Él lo entendió así. Por eso les dijo en el mismo tono a sus jefes que iban a darle un golpe de estado al presidente del vecino país, que el asunto no demoraría más de 24 horas. Lo interrogaron sobre sus fuentes. Él eligió el silencio. Callarse aunque lo masacraran a preguntas y a nombres. “Tenemos que ir”, era lo único que repetía, “tenemos que ir”. Se subió al primer avión disponible, en clase turista, con un maletín por equipaje y una decena de libretas para tomar apuntes. Sin grabadoras ni cámaras, todo podía ser sospechoso. Cuando llegó, averiguó por un hotel en el centro tipo medio y por la dirección de un periódico, también de tipo medio. Necesitaba un fotógrafo. Sin imágenes no había nota, sin nota no habría más trabajo.
En el diario recomendado le dieron los datos de una mujer que hacía fotografías de publicidad. “Los de acá están muy ocupados”, le explicaron. Luego, como sin querer, le preguntaron qué clase de artículo iba a escribir. “Un día en la ciudad, eso es todo. es para una serie”, respondió. La mujer de las fotografías le aclaró que ella cobraba por horas, tomara o no tomara imágenes. Y que el revelado y demás iban por cuenta del cliente. Se citaron para las cinco de la tarde enfrente del Palacio de la Presidencia, y allí se encontraron veinte minutos antes de que aparecieran varios camiones sin placas, de los que bajaron decenas de hombres armados, tapados, que se mezclaron con otros tantos que llegaron desde calles aledañas y casas vecinas y hasta del subsuelo.
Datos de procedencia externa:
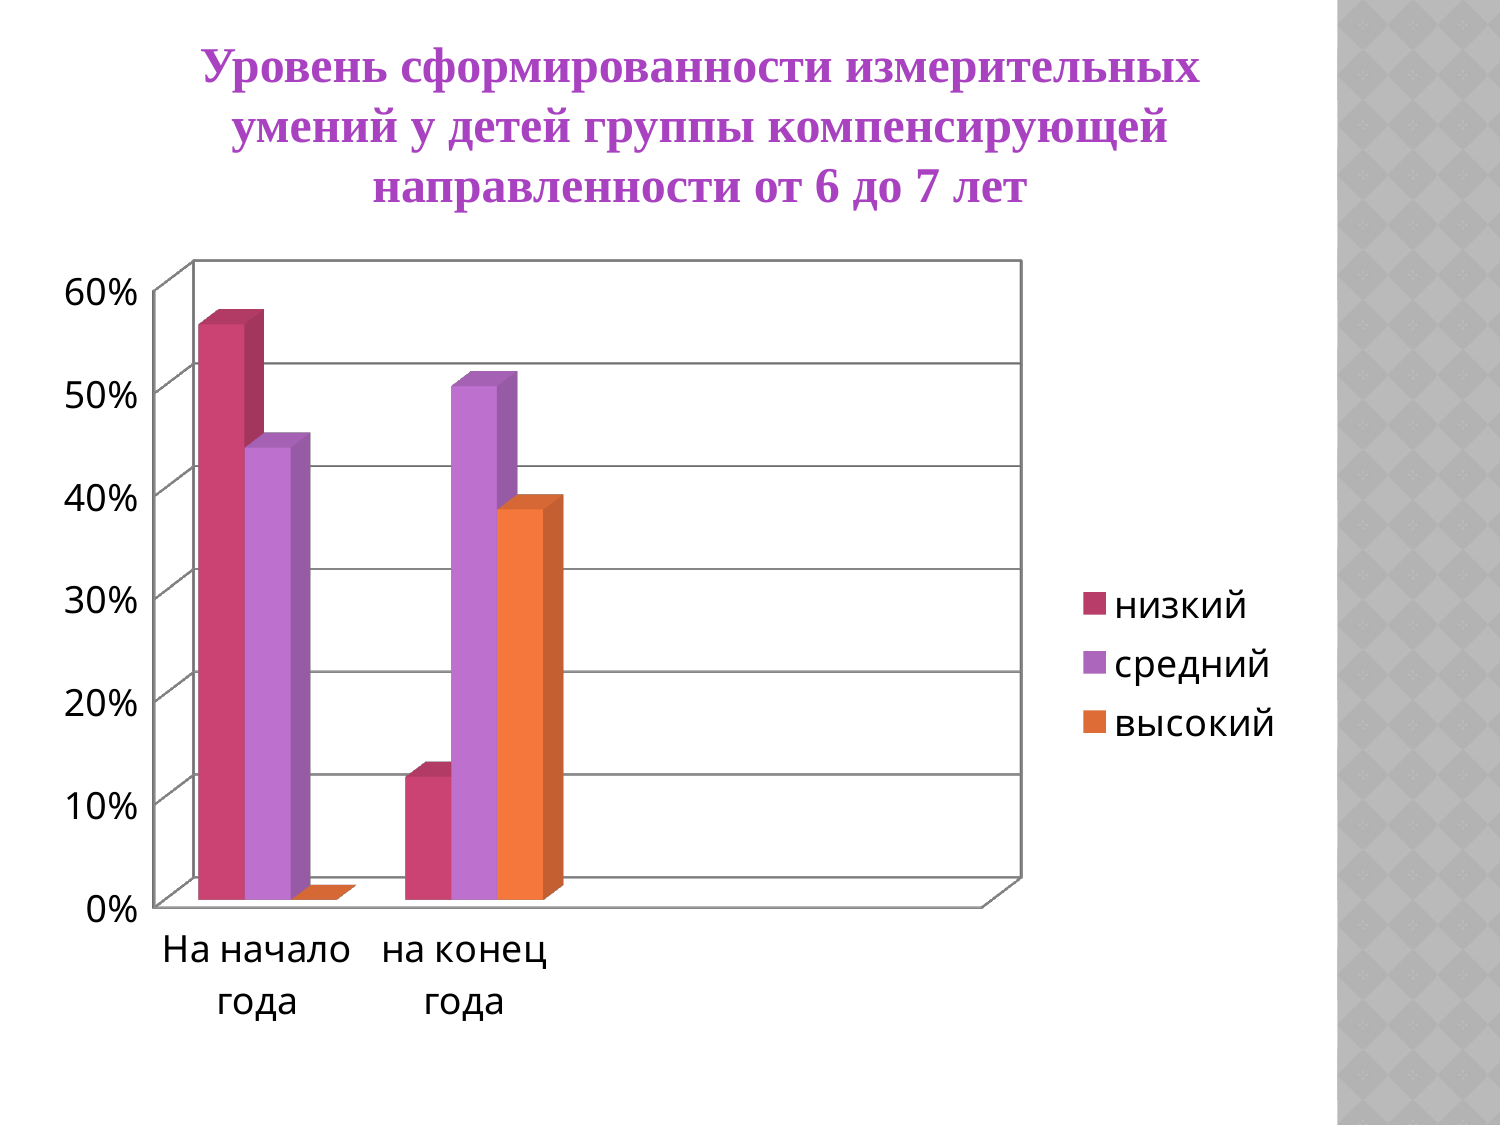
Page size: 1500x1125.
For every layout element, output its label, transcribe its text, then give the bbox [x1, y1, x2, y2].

text_box Уровень сформированности измерительных умений у детей группы компенсирующей направленности от 6 до 7 лет [99, 24, 1300, 220]
chart [36, 237, 1301, 1088]
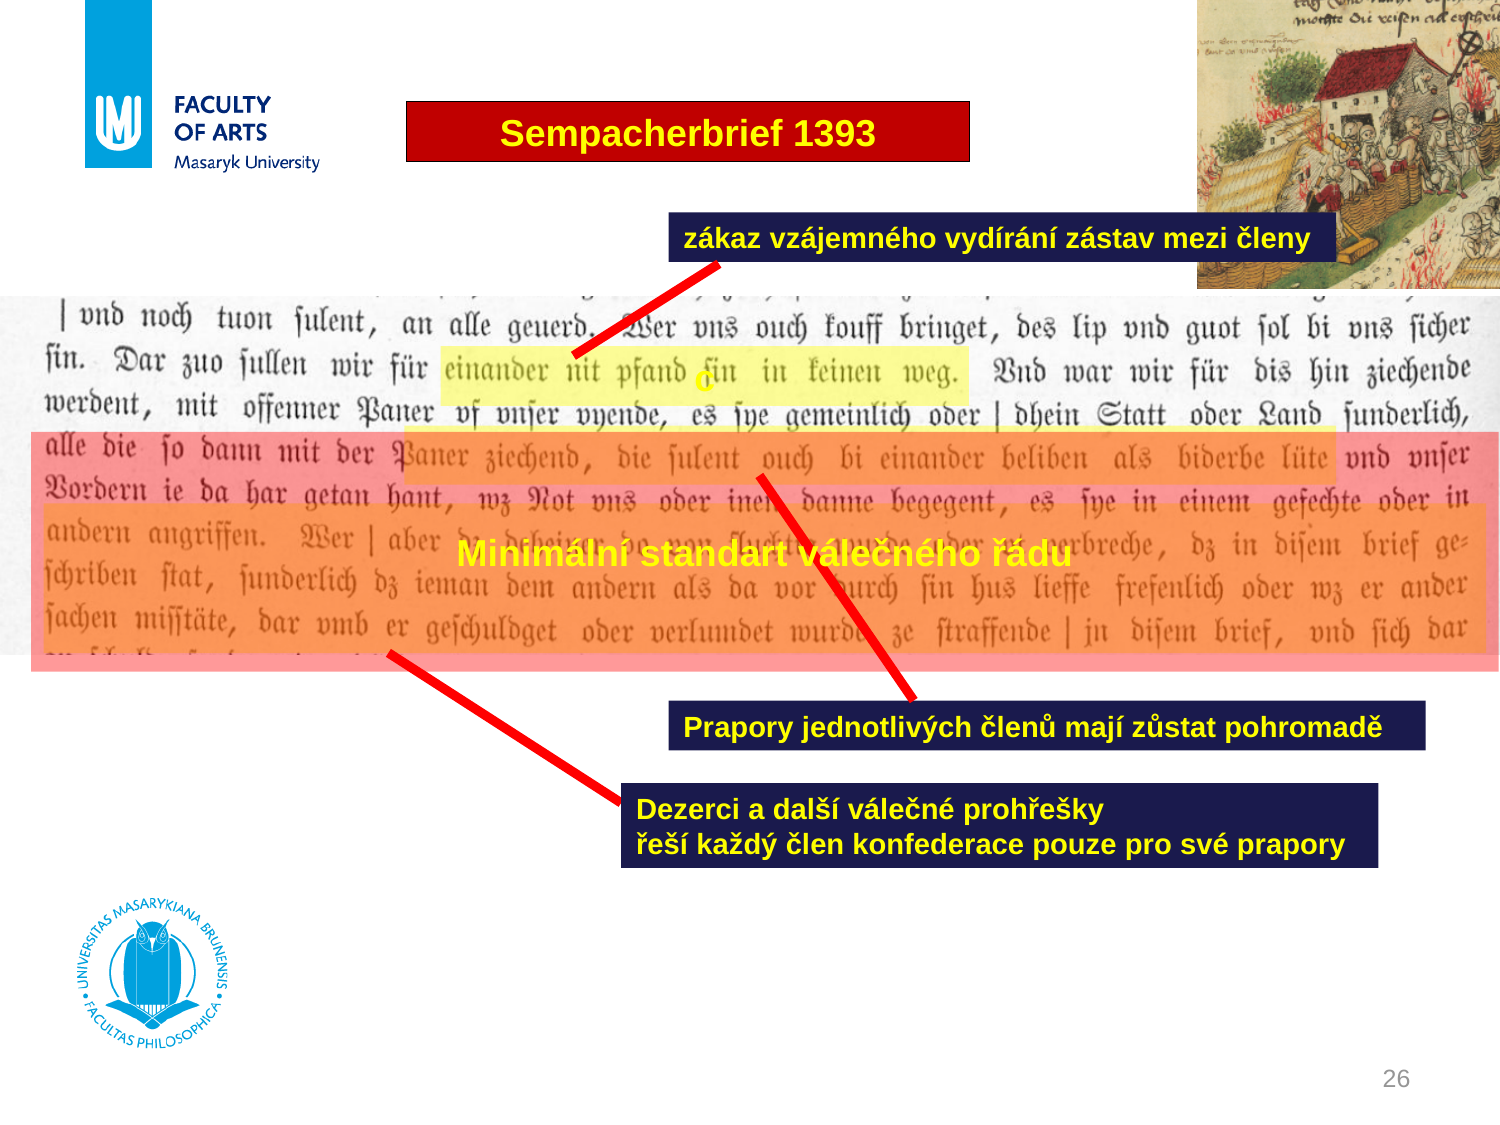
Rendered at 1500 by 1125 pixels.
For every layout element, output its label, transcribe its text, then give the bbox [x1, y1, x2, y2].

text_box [388, 652, 622, 804]
text_box Minimální standart válečného řádu [919, 662, 1499, 672]
picture [0, 0, 1500, 1125]
text_box Sempacherbrief 1393 [406, 101, 970, 162]
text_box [573, 263, 720, 357]
text_box Minimální standart válečného řádu [626, 663, 754, 672]
slide_number 26 [1125, 1025, 1426, 1100]
text_box zákaz vzájemného vydírání zástav mezi členy [668, 212, 1192, 262]
text_box Prapory jednotlivých členů mají zůstat pohromadě [668, 700, 1426, 751]
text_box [759, 475, 915, 701]
text_box Dezerci a další válečné prohřešky řeší každý člen konfederace pouze pro své prapory [621, 783, 1379, 868]
text_box Minimální standart válečného řádu [31, 663, 383, 672]
picture [97, 96, 140, 150]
En un instante que nadie pudo medir, comenzaron todos a disparar hacia el Palacio. Las respuestas fueron con metrallas y granadas. La fotógrafa quiso huir, pero su periodista le dijo que no, que tomara fotos, que eso era lo que necesitaba. A los tropezones, los dos se guarecieron en el cuartucho de una tienda, junto a varios transeúntes y otros sujetos que parecían revolucionarios pues hablaban del comandante y del nuevo presidente. Surgieron helicópteros y aviones. Los tiros bajaban y se cruzaban y subían, y así llegó la noche y se metió en el cuartucho y apagó la batalla. Hubo silencio. Luego, gemidos. Y miedo, un miedo frío, profundo, que no dejaba ni obturar una cámara ni escribir ni pensar.